→ What you will do
The task calls for the lines from the start of the entries below through the line with "index pip: (163, 172)", given again verbatim, with every picture dropped.

Joint position lists:
* * *

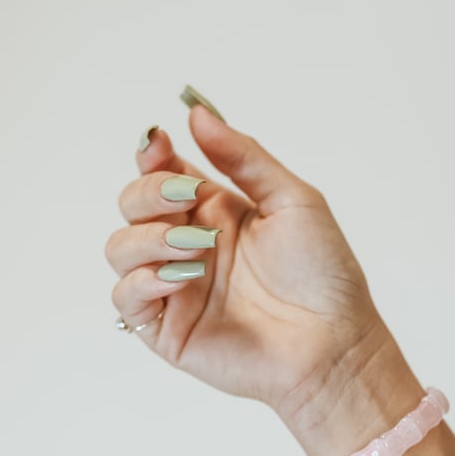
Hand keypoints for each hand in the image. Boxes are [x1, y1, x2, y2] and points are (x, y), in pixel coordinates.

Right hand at [106, 105, 397, 435]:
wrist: (333, 343)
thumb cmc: (324, 275)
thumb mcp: (292, 199)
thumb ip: (243, 156)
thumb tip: (197, 112)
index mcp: (216, 210)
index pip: (163, 172)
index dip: (152, 153)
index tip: (160, 143)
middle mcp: (189, 244)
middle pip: (132, 204)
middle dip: (149, 192)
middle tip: (186, 197)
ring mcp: (175, 287)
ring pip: (120, 248)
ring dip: (149, 237)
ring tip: (196, 245)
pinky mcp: (166, 329)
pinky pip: (125, 298)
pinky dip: (141, 280)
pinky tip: (180, 276)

* * *

→ Written reply
Hand keypoints for each hand in the image. Boxes are [x1, y1, x2, y2] and points are (x, y), in pixel coordinates.

Right hand at [106, 105, 397, 435]:
wrist: (333, 343)
thumb cmc: (324, 275)
thumb mcp: (292, 199)
thumb ip: (243, 156)
thumb tip: (197, 112)
index mcp: (216, 210)
index pip: (163, 172)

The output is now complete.